• [Stored data]:

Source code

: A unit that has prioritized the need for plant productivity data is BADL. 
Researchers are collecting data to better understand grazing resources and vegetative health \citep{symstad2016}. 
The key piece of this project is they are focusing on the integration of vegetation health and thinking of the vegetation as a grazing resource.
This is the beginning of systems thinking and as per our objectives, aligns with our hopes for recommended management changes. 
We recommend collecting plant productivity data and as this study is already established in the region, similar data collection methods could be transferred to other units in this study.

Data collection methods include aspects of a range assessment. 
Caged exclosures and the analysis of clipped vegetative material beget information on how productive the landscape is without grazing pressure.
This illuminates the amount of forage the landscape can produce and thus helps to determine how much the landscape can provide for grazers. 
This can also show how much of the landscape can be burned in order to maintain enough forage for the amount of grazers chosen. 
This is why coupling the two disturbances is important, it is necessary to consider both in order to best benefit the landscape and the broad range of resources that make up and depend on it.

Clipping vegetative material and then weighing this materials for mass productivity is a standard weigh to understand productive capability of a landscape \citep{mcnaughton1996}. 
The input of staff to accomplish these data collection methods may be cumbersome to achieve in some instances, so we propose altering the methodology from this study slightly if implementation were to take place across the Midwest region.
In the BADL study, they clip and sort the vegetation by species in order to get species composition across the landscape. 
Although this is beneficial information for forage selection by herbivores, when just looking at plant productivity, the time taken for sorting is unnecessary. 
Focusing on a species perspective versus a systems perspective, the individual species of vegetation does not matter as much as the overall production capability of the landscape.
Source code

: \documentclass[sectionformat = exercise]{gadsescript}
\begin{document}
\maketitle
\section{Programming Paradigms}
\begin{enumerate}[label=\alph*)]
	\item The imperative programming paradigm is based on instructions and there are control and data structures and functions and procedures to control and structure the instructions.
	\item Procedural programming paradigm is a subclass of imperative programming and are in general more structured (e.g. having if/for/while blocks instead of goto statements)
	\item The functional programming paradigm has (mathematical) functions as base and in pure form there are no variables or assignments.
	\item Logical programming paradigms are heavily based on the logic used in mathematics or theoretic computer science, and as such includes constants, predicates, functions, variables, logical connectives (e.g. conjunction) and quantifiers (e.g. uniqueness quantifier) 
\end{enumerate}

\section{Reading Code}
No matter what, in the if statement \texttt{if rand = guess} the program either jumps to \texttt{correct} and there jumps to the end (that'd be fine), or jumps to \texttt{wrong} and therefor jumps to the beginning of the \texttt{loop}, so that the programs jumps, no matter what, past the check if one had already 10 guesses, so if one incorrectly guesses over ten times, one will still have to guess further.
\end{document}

• [TRY IT]: The entries above are to be restated word for word.

• [EXERCISE RESULT]:
Source code

: A unit that has prioritized the need for plant productivity data is BADL. 
Researchers are collecting data to better understand grazing resources and vegetative health \citep{symstad2016}. 
The key piece of this project is they are focusing on the integration of vegetation health and thinking of the vegetation as a grazing resource.
This is the beginning of systems thinking and as per our objectives, aligns with our hopes for recommended management changes. 
We recommend collecting plant productivity data and as this study is already established in the region, similar data collection methods could be transferred to other units in this study.

Data collection methods include aspects of a range assessment. 
Caged exclosures and the analysis of clipped vegetative material beget information on how productive the landscape is without grazing pressure.
This illuminates the amount of forage the landscape can produce and thus helps to determine how much the landscape can provide for grazers. 
This can also show how much of the landscape can be burned in order to maintain enough forage for the amount of grazers chosen. 
This is why coupling the two disturbances is important, it is necessary to consider both in order to best benefit the landscape and the broad range of resources that make up and depend on it.

Clipping vegetative material and then weighing this materials for mass productivity is a standard weigh to understand productive capability of a landscape \citep{mcnaughton1996}. 
The input of staff to accomplish these data collection methods may be cumbersome to achieve in some instances, so we propose altering the methodology from this study slightly if implementation were to take place across the Midwest region.
In the BADL study, they clip and sort the vegetation by species in order to get species composition across the landscape. 
Although this is beneficial information for forage selection by herbivores, when just looking at plant productivity, the time taken for sorting is unnecessary. 
Focusing on a species perspective versus a systems perspective, the individual species of vegetation does not matter as much as the overall production capability of the landscape.
Source code

: \documentclass[sectionformat = exercise]{gadsescript}
\begin{document}
\maketitle
\section{Programming Paradigms}
\begin{enumerate}[label=\alph*)]
	\item The imperative programming paradigm is based on instructions and there are control and data structures and functions and procedures to control and structure the instructions.
	\item Procedural programming paradigm is a subclass of imperative programming and are in general more structured (e.g. having if/for/while blocks instead of goto statements)
	\item The functional programming paradigm has (mathematical) functions as base and in pure form there are no variables or assignments.
	\item Logical programming paradigms are heavily based on the logic used in mathematics or theoretic computer science, and as such includes constants, predicates, functions, variables, logical connectives (e.g. conjunction) and quantifiers (e.g. uniqueness quantifier) 
\end{enumerate}

\section{Reading Code}
No matter what, in the if statement \texttt{if rand = guess} the program either jumps to \texttt{correct} and there jumps to the end (that'd be fine), or jumps to \texttt{wrong} and therefor jumps to the beginning of the \texttt{loop}, so that the programs jumps, no matter what, past the check if one had already 10 guesses, so if one incorrectly guesses over ten times, one will still have to guess further.
\end{document}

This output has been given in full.